§ **What this task involves**
Only lines that contain the word "round" belong in the answer; copy them from the records below.

Collected data
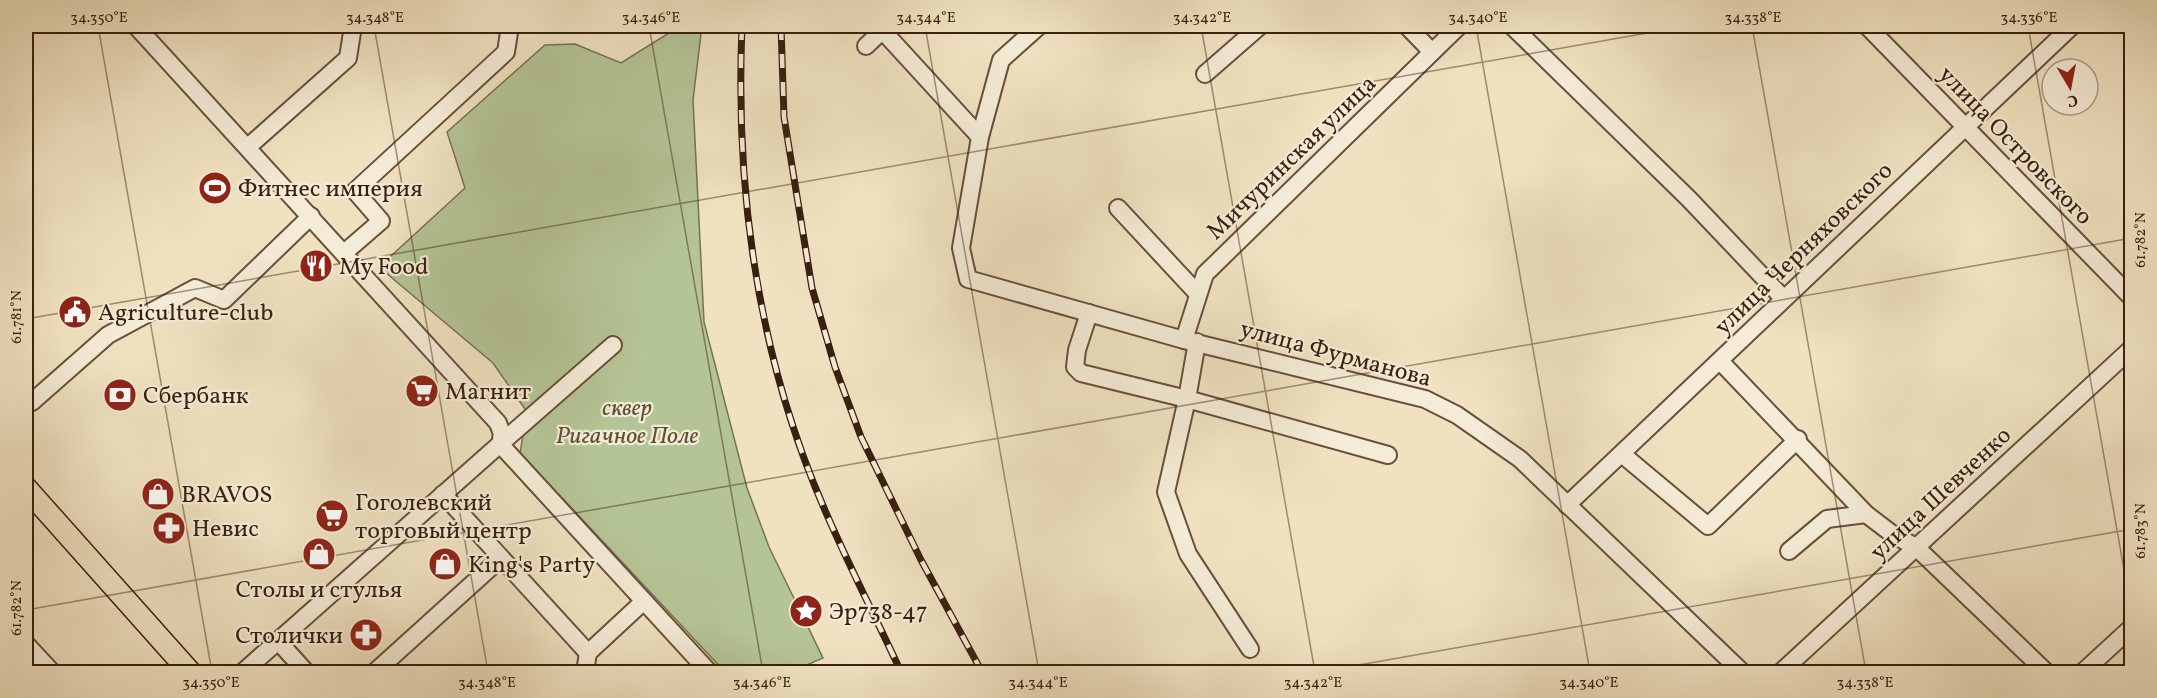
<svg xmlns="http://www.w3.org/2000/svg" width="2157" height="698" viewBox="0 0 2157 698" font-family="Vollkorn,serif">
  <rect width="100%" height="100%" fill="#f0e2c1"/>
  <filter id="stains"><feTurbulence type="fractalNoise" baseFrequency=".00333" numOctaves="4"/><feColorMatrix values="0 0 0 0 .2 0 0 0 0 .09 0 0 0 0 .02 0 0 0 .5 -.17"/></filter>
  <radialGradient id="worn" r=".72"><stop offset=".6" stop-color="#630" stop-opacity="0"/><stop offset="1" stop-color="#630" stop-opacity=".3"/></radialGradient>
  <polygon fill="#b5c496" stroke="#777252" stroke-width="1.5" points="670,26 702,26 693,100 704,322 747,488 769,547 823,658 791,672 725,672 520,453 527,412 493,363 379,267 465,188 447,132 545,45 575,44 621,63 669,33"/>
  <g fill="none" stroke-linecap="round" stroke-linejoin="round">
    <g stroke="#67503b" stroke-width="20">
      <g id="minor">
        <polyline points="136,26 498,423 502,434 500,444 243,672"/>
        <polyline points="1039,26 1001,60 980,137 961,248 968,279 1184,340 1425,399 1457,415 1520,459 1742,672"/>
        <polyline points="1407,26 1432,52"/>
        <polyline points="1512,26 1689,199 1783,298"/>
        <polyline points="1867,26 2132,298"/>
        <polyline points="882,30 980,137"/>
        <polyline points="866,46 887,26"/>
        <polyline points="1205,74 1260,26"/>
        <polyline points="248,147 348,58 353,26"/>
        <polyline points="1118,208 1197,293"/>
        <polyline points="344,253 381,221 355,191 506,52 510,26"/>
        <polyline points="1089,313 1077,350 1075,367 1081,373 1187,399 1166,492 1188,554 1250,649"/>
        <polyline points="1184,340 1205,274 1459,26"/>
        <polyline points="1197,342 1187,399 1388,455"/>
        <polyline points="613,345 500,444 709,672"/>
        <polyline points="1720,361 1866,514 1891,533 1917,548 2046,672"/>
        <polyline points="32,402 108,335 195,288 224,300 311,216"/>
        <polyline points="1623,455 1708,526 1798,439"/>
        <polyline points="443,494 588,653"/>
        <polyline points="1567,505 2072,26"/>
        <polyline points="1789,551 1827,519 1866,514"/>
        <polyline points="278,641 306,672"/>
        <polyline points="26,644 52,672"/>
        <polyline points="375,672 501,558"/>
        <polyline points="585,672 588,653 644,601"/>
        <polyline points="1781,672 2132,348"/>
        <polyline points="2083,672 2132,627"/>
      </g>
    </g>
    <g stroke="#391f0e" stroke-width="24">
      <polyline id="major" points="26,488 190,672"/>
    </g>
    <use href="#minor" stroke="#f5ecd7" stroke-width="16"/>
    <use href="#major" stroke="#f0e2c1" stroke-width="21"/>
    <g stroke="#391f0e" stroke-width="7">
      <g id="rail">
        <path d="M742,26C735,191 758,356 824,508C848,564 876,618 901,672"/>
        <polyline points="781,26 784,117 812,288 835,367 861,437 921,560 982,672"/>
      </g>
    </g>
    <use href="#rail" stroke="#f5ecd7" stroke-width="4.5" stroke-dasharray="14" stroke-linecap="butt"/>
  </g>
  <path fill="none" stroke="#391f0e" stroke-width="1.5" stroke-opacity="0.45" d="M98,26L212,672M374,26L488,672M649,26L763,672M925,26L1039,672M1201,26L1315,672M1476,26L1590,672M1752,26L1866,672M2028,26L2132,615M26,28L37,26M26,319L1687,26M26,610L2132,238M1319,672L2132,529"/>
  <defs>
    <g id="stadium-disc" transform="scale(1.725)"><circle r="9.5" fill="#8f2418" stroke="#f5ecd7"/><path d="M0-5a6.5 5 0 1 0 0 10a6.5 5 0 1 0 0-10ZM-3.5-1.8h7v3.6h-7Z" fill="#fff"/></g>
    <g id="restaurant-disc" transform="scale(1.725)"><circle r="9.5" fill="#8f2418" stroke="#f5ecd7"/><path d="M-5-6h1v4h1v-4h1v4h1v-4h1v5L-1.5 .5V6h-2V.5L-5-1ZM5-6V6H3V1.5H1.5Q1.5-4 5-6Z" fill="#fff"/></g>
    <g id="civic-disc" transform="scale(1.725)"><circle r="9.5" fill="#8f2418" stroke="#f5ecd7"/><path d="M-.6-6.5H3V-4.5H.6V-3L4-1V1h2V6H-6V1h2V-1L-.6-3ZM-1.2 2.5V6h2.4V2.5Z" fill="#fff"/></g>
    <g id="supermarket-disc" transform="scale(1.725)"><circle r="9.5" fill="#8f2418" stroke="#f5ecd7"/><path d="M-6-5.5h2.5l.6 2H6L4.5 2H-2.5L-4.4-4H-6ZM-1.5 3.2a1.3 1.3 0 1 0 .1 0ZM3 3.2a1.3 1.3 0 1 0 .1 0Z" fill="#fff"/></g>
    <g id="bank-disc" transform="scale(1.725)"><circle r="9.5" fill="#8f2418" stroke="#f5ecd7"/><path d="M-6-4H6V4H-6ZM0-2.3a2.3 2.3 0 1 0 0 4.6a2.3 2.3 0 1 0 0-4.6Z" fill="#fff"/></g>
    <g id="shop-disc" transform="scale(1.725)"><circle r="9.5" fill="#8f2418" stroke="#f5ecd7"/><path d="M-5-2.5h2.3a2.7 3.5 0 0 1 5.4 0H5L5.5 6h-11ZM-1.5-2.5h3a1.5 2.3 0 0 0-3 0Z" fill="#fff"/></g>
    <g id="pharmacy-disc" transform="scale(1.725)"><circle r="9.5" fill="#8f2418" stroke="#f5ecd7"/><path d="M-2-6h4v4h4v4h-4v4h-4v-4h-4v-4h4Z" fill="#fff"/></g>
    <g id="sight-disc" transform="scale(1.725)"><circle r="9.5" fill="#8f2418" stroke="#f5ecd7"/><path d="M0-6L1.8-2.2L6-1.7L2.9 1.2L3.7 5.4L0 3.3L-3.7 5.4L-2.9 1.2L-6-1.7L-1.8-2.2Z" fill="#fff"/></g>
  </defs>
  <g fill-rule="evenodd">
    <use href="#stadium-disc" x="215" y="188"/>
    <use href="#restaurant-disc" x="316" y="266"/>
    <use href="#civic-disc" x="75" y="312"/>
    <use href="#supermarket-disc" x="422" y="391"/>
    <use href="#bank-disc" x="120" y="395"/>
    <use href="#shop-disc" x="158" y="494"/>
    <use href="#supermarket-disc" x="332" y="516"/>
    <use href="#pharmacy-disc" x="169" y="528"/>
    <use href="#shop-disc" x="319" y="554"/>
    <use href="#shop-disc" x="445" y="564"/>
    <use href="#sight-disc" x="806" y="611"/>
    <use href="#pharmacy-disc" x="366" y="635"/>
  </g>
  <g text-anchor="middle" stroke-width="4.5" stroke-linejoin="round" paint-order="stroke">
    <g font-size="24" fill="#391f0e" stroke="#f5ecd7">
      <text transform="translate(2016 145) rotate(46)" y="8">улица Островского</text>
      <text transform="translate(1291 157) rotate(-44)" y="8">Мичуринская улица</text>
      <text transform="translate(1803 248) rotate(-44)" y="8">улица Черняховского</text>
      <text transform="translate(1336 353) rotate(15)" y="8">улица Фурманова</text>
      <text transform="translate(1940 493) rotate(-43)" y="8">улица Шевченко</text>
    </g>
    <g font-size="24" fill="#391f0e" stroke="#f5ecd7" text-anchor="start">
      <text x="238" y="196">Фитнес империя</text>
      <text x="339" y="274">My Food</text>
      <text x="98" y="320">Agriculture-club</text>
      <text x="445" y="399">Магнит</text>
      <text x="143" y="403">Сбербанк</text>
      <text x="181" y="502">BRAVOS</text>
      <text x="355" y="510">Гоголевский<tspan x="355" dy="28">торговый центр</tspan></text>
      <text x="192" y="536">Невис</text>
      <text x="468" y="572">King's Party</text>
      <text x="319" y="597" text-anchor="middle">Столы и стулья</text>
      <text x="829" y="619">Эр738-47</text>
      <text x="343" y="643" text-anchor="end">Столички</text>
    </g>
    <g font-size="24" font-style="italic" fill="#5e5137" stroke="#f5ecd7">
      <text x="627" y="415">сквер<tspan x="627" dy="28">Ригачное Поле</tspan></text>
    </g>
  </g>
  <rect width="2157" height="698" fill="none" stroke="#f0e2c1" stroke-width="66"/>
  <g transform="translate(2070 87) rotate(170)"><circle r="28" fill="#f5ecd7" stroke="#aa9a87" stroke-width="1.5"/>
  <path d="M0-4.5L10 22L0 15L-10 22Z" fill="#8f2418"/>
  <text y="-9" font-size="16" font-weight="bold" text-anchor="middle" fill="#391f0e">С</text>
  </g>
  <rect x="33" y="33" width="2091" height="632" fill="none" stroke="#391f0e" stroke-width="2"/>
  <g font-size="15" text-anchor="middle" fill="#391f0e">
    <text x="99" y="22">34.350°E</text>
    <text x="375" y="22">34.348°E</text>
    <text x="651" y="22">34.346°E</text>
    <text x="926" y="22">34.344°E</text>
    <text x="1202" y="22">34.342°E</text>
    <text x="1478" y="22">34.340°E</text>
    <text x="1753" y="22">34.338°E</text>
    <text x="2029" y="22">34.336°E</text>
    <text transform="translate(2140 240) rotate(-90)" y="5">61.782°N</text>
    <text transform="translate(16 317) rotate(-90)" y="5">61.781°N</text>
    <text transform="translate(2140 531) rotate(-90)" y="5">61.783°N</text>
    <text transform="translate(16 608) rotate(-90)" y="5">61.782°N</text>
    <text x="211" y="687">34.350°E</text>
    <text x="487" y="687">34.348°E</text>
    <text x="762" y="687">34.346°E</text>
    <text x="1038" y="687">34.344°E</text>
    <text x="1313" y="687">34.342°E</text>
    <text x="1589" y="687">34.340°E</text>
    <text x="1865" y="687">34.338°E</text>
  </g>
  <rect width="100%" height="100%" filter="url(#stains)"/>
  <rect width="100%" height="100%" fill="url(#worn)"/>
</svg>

§ **Task output**
  <g fill="none" stroke-linecap="round" stroke-linejoin="round">
  <g text-anchor="middle" stroke-width="4.5" stroke-linejoin="round" paint-order="stroke">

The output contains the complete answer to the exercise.